Moses’ treatise on the fleetingness of life is recorded in Psalm 90. He laments, “For in your sight a thousand years are like yesterday that passes by, like a few hours in the night. You end [our] lives; [we] sleep. [We] are like grass that grows in the morning—in the morning it sprouts and grows; by evening it withers and dries up.”
He continues, “Our lives last seventy years or, if we are strong, eighty years. Teach us to number our days carefully so that we may develop wisdom in our hearts.”
In the same vein, David cries, “O Lord, make me know the end and what is the measure of my days; let me know how fleeting I am” (Psalm 39:4).
What does it mean to number our days? The answer is twofold. First, we live every day as though it were our last. Second, we make plans for how we will spend the future we pray God grants us here on this earth.
If I knew that today was my last, I would spend a lot more time with my husband, children, friends and family and a lot less time mindlessly scrolling through Facebook, Instagram or Pinterest.
I would make sure that they knew I loved them. We would play games, dance, sing and laugh until our bellies hurt. We would read the Bible and pray together.
I would make sure that they knew how great our God is and how I never could have made it through this life without Him. I would recount all of the ways He provided for me and would tell stories of the miracles I have seen.
But odds are good that today won’t be the last day of my life, and I pray that I have many more ahead of me. In light of that fact, how I spend my time now directly impacts what my future will hold.
Author Lara Casey asks this thought-provoking question in her book “Make It Happen”: “What will be important to you when you are 80?” Again, when I am entering my golden years, I can’t imagine I am going to care much about the new Netflix series everyone is binge-watching or what someone said about my political or religious beliefs on social media.

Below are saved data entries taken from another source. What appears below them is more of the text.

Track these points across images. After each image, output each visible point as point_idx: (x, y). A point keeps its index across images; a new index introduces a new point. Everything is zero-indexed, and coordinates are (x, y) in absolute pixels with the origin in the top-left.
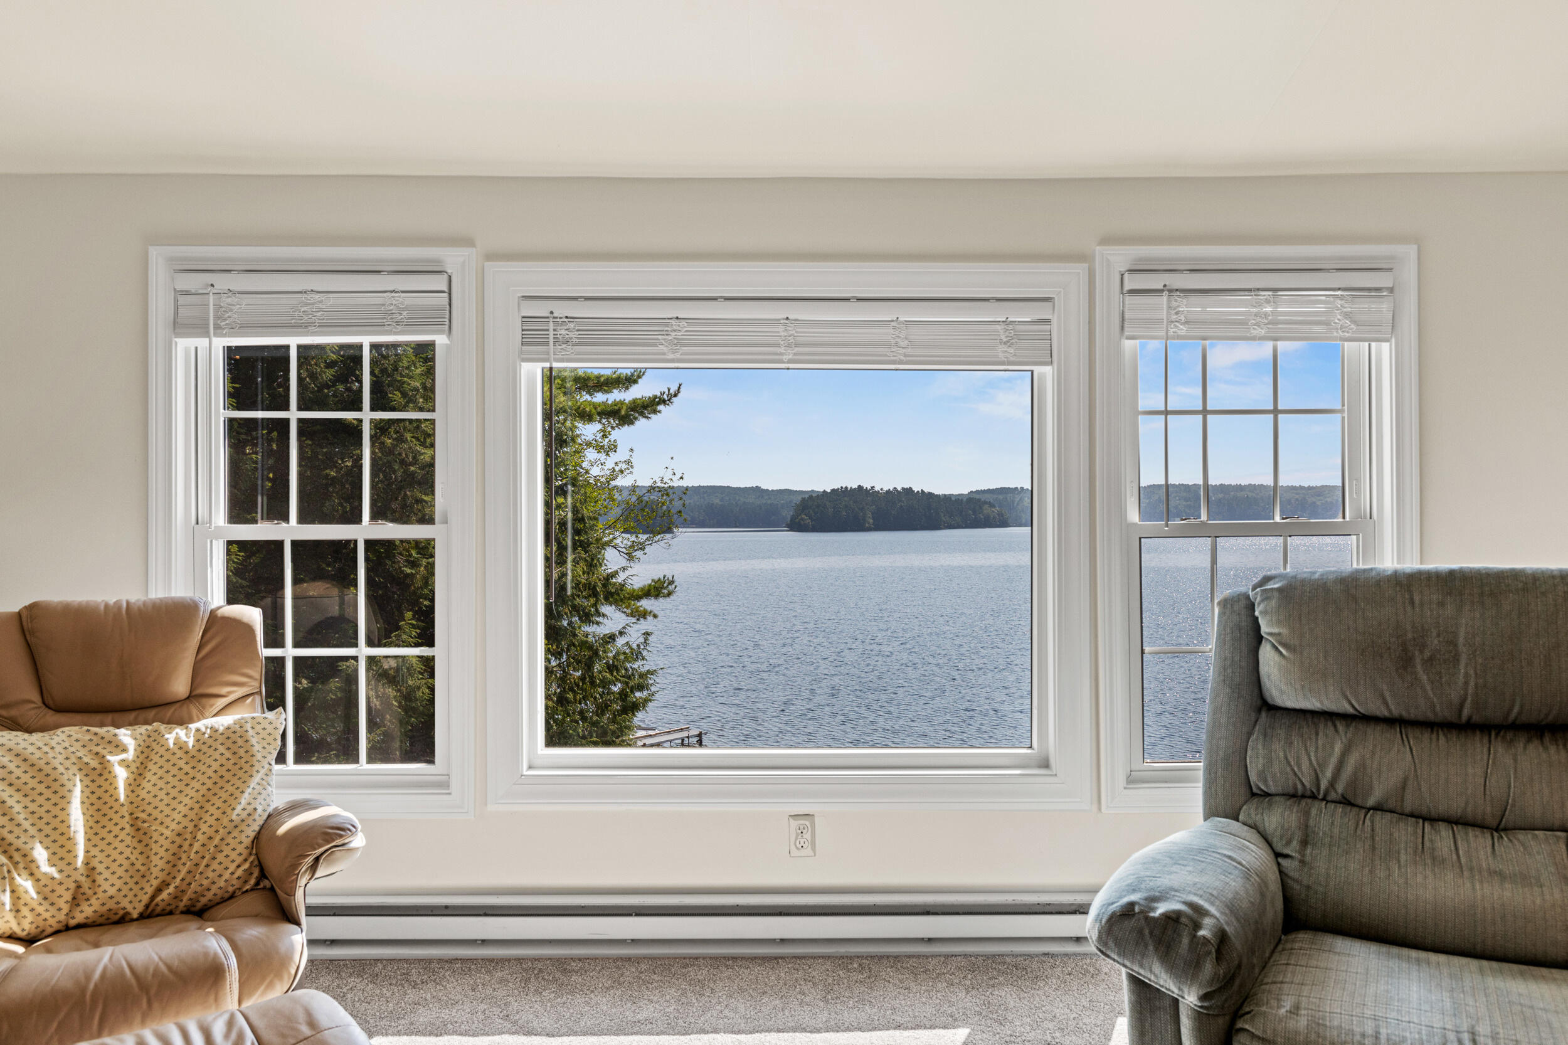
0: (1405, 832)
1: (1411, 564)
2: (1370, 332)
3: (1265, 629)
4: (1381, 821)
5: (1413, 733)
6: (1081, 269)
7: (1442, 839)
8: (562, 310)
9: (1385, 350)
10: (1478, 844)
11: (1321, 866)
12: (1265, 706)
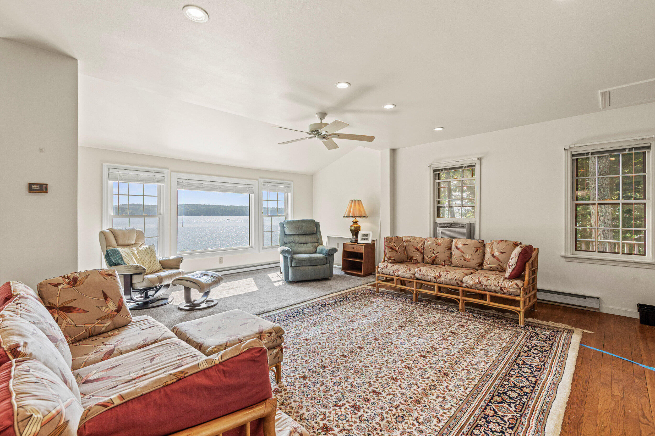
0: (299, 245)
1: (292, 219)
2: (288, 192)
3: (285, 226)
4: (297, 244)
5: (299, 236)
6: (257, 181)
7: (302, 245)
8: (184, 181)
9: (289, 194)
10: (305, 245)
11: (293, 249)
12: (285, 235)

At that point in life, the most important thing to me will be the relationships I have built with my husband and daughters (and grandchildren, yikes!). I want to have used my words, both spoken and written, to tell of God’s glory and to point people to Him in all that I say and do. I want to be able to travel and be active well into old age.

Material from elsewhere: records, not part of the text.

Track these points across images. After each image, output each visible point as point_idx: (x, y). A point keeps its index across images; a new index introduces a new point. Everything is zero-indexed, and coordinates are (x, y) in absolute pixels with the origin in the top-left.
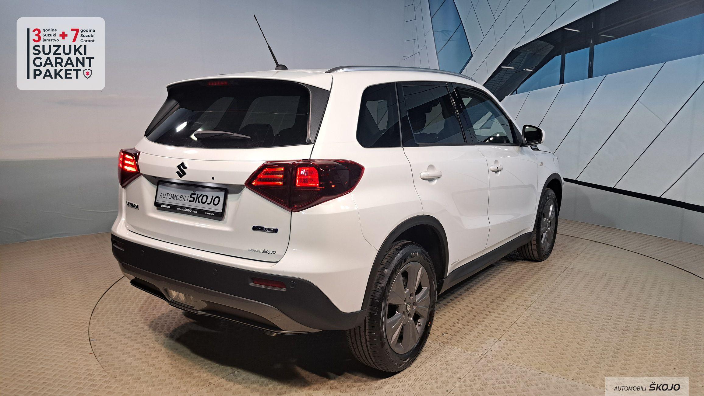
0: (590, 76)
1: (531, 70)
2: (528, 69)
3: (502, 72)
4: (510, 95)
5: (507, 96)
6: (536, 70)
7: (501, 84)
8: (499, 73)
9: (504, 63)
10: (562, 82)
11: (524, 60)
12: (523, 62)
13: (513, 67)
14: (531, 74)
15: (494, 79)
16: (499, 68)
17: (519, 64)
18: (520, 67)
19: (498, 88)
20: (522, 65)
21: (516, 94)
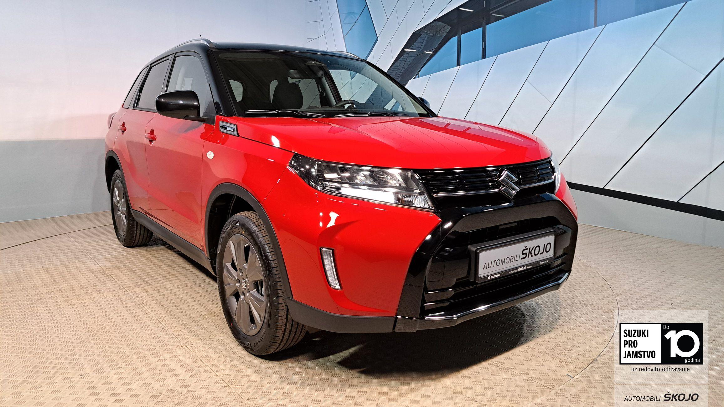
0: (484, 57)
1: (431, 53)
2: (428, 51)
3: (405, 55)
4: (414, 79)
5: (410, 80)
6: (435, 52)
7: (405, 68)
8: (403, 56)
9: (407, 46)
10: (459, 64)
11: (425, 42)
12: (424, 45)
13: (415, 50)
14: (432, 56)
15: (398, 62)
16: (403, 52)
17: (419, 46)
18: (421, 50)
19: (402, 71)
20: (422, 47)
21: (419, 77)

Those things don’t just happen by accident. They require purposeful planning and daily cultivation now. I must schedule quality time with my family, but also be open to the spontaneous memory-making moments when they come. Eating healthy and exercising must become daily priorities. In order to share the truths of God’s word with others, I must read, study and memorize the Bible.
How would you spend your day if you knew it was your last? What are you doing now to create the future you dream about having? Don’t wait until tomorrow to answer those questions, for tomorrow may never come.